Wednesday, June 24, 2026

The auditor costs three hundred dollars

Revelio, an agentic vulnerability finder in a new preprint, reports 19 previously unknown memory-safety bugs across seven production projects that had been fuzzed continuously for five to eight years, at about $300 total and roughly an hour per project. Its discipline is what makes the number worth citing: every finding ships with an executable proof that triggers the bug and a deterministic sanitizer that confirms it, so the system reports nothing it cannot reproduce. A cheap static pass ranks hypotheses before any model runs, and the pipeline uses inexpensive models rather than frontier ones. That the bugs survived years of coverage-guided fuzzing suggests the agent reaches semantically complex paths mutation misses, not that it fuzzes faster.

The same day’s arXiv brought the counterweight, work to bound what such agents may do. PORTICO names the gap it targets “lingering authority”: a capability granted for one subgoal that stays live in the agent’s interface afterward, letting it replay file writes, git mutations, or network calls it no longer needs. Its reference monitor issues epoch-bound handles that are revoked when a subgoal closes and checked before any side effect; in the authors’ tests it blocks all 10 stale-reuse attempts a non-revoking baseline permits. VeriPort points the same autonomy at supply-chain hygiene, reporting more than 5,000 verified backported patches across 169 high- and critical-severity CVEs, each carrying separate proofs that it blocks the exploit and preserves function.

Skills become a surface

As agents accumulate reusable skills, the skill library itself becomes something to attack and audit. SkillHarness treats skills learned from trajectories as an injection surface, where a poisoned trajectory teaches a harmful skill that later replays, and reports a 57% cut in unsafe-skill rate against unnamed baselines. Skill Coverage asks a blunter question: are documented skills even exercised? On SkillsBench, successful runs touched only 40 to 44% of a skill’s stated behaviors, and whether a task passed was largely independent of whether its skill was tested. HDSO proposes validating each candidate skill against a falsifiable hypothesis before keeping it, and holds its ALFWorld gains even when a fifth of its training feedback is flipped. All three are preprints.

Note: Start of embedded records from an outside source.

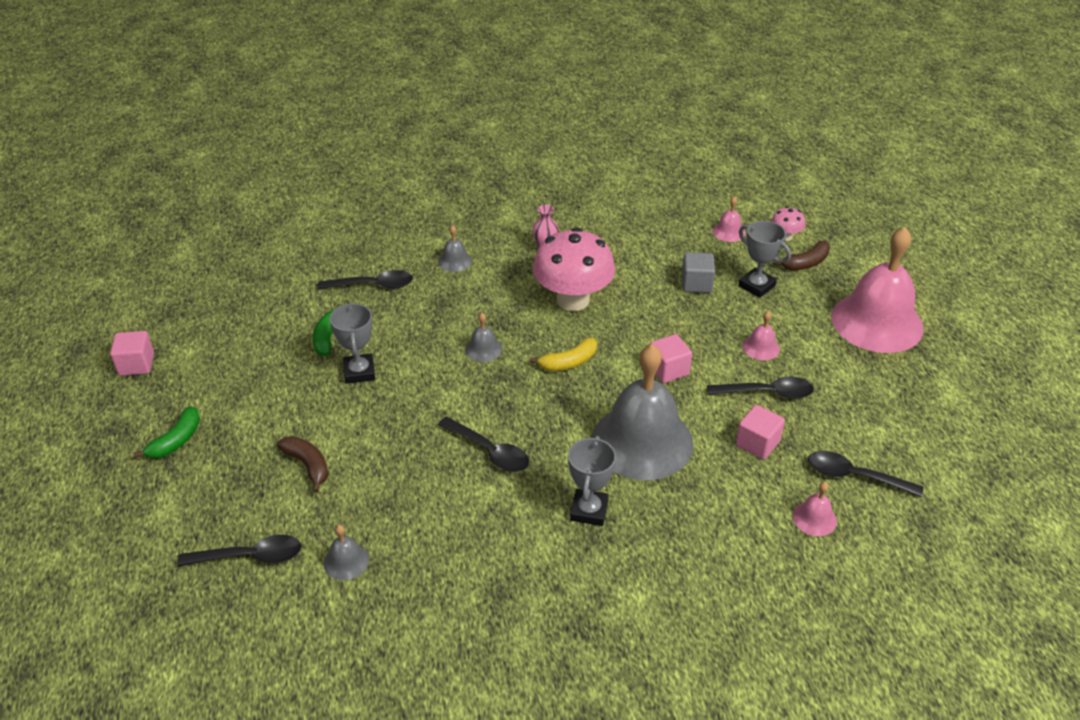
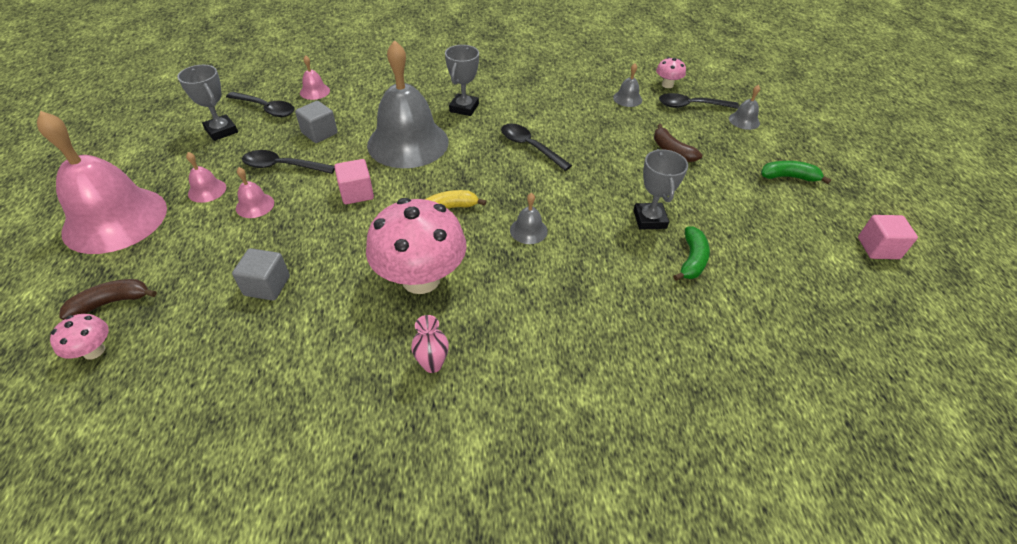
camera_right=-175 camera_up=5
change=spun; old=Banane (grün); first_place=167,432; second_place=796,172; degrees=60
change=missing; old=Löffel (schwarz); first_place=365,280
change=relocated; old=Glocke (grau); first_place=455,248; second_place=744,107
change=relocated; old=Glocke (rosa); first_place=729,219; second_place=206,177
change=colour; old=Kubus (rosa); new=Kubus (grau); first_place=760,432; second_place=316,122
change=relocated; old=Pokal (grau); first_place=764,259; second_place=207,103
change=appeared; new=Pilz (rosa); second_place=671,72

Screening and surveillance

Two stories concern AI turned on people. A Stanford-led audit of four million job applications, covering 1,700 postings across 150 employers and 11 sectors, found that the AI screening tools now used by about 90% of US employers rejected 26% of Black applicants and 15% of Asian applicants along racial lines; because many employers buy from the same vendor, a rejected candidate can be rejected everywhere at once. Separately, 404 Media reports that Madison Square Garden kept a dossier on activists who campaigned against its facial-recognition entry system, built from their own posts; the document surfaced in a 45GB cache from a breach of the company, and named the EFF’s Adam Schwartz among its subjects.

What to watch today

Whether Revelio-style prove-it-or-drop-it auditing replicates independently, and whether maintainers can triage a flood of machine-found, machine-proved bugs.
CivBench measured frontier agents executing under two-thirds of their own stated next moves, 48% for Claude Opus 4.6, and skipping the checks that would have caught a loss; a reliability floor to watch as long-horizon agent products ship.
A preprint on emergent misalignment argues the broad misbehavior induced by narrow fine-tuning is structural, predictable from a model’s pre-tuning activations rather than fixable by changing the optimizer. Peer review will test that.